'Impractical Jokers,' laughing out loud
TruTV series has four likeable guys goofing on people
By Tom Conroy
Dec 14, 2011
When it comes to critics, comedies have an advantage over other genres. Critics can claim that a drama left them unmoved or that a horror movie left them unperturbed, but it isn’t a matter of opinion whether a comedy made them laugh.
By that simple standard, TruTV’s new hidden-camera series “Impractical Jokers” is a success. A self-described collection of “scenes of graphic stupidity,” it will have most viewers laughing out loud. While some of us will feel a little guilty afterward, those with a tolerance for vulgar male bonding will be in pig heaven.

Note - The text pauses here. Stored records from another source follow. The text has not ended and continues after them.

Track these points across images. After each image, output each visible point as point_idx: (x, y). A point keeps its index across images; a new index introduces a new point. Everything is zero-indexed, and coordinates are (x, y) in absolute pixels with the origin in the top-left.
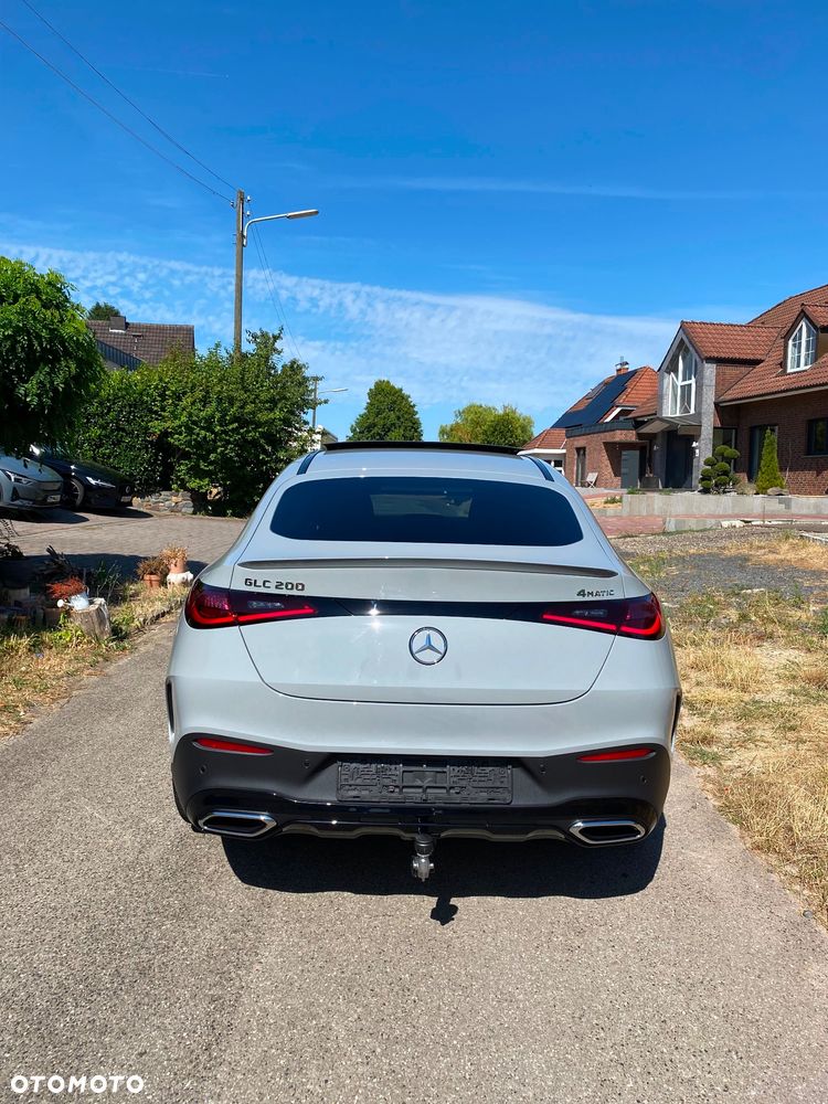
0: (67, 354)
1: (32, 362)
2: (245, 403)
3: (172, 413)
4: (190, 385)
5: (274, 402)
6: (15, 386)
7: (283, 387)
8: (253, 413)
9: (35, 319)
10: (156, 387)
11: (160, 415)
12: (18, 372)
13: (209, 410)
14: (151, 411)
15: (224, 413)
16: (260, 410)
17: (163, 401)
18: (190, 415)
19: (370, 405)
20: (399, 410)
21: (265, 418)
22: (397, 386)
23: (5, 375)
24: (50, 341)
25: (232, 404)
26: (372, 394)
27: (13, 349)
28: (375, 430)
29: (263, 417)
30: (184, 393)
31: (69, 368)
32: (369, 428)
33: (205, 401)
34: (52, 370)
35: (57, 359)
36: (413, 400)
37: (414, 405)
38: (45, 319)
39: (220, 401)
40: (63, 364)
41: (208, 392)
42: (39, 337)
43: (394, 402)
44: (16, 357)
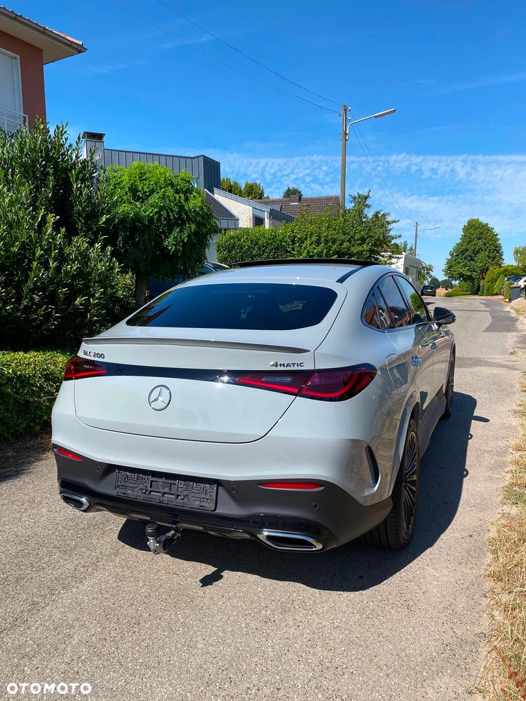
0: (189, 219)
1: (170, 226)
2: (343, 242)
3: (298, 251)
4: (309, 233)
5: (363, 240)
6: (163, 241)
7: (370, 230)
8: (348, 248)
9: (170, 201)
10: (290, 236)
11: (292, 253)
12: (164, 232)
13: (319, 249)
14: (287, 251)
15: (329, 249)
16: (353, 246)
17: (293, 244)
18: (308, 252)
19: (464, 237)
20: (485, 239)
21: (355, 251)
22: (484, 222)
23: (157, 235)
24: (179, 213)
25: (334, 243)
26: (466, 229)
27: (159, 219)
28: (468, 253)
29: (355, 250)
30: (306, 239)
31: (190, 228)
32: (463, 252)
33: (318, 243)
34: (181, 231)
35: (183, 223)
36: (496, 231)
37: (497, 235)
38: (175, 200)
39: (326, 241)
40: (187, 225)
41: (320, 237)
42: (172, 211)
43: (482, 234)
44: (162, 224)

The concept of the show, which premieres tomorrow, Thursday, Dec. 15, at 10 p.m., is simple and hardly novel. Four physically distinguishable but essentially similar young men — Sal Vulcano, Joe Gatto, Brian “Q” Quinn and James “Murr” Murray — whose accents and attitudes are redolent of New York City’s outer boroughs and inner suburbs, put themselves in awkward situations that involve strangers. Each one has to follow orders given to him by the other three via earplugs.

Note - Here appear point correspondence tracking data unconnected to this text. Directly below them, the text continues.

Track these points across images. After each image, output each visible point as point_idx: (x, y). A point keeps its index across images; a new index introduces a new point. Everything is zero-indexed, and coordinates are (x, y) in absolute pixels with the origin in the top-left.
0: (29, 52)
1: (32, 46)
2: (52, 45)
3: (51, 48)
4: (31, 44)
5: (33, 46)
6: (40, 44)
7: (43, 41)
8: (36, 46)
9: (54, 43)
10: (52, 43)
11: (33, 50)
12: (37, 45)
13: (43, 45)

In the first segment, the stars take turns manning the counter at a White Castle. The goal is to see if they can get tips despite saying or doing the various rude things the others come up with in the basement.
Joe is told to scream a customer’s order back at him. Sal has to tell a man that he has something on his face, then says, “Oh, it’s a mustache.”
Told to flirt with a female customer, Murr places an order for “six cheeseburgers for my sugar mama.” He turns to her and says, with a wink, “I can give you an extra pickle.”
Remarkably, many of the customers throw a little something in the tip jar.
In the next segment, the guys take turns trying to get pedestrians in Manhattan’s Union Square to sign absurd petitions. The less offensive headings on the petitions include “Support Adult Virgins Not by Choice,” “Allow People to Date Their First Cousins” and “Enough With This Rain Already.”
Things continue to go downhill when they set up an information booth in Times Square and work a cash register at a Costco. Joe takes a bite from a woman’s granola bar. Q says to a reserved woman in the checkout line, "OK, Diane, I’m going to ask you to just ease up on the attitude a little bit.”
The quick editing rushes us past the jokes that don’t work and lets the accumulating idiocy achieve critical mass.
Restoring a bit of our faith in humanity, the guys occasionally refuse to take an order. Joe, for example, can’t bring himself to work the word “circumcision” into a conversation he’s having with a pretty young woman.
At the end of the episode, the cast member who had the worst results or who failed to follow the most orders has to do something disgusting as punishment. Although this would be a good time to plead for mercy, the loser mans up (or down).
The four stars, all unknowns, are charismatic and telegenic. Any one of them could have been a good fifth wheel on HBO’s “Entourage.” Their rapport feels based on genuine friendship, and the good vibe helps us excuse some of the show’s excesses.
One gets the feeling that if they didn’t have “Impractical Jokers,” they would be trying this stuff without a camera crew and getting themselves beaten up. So besides the laughs, the show even has a little redeeming social value.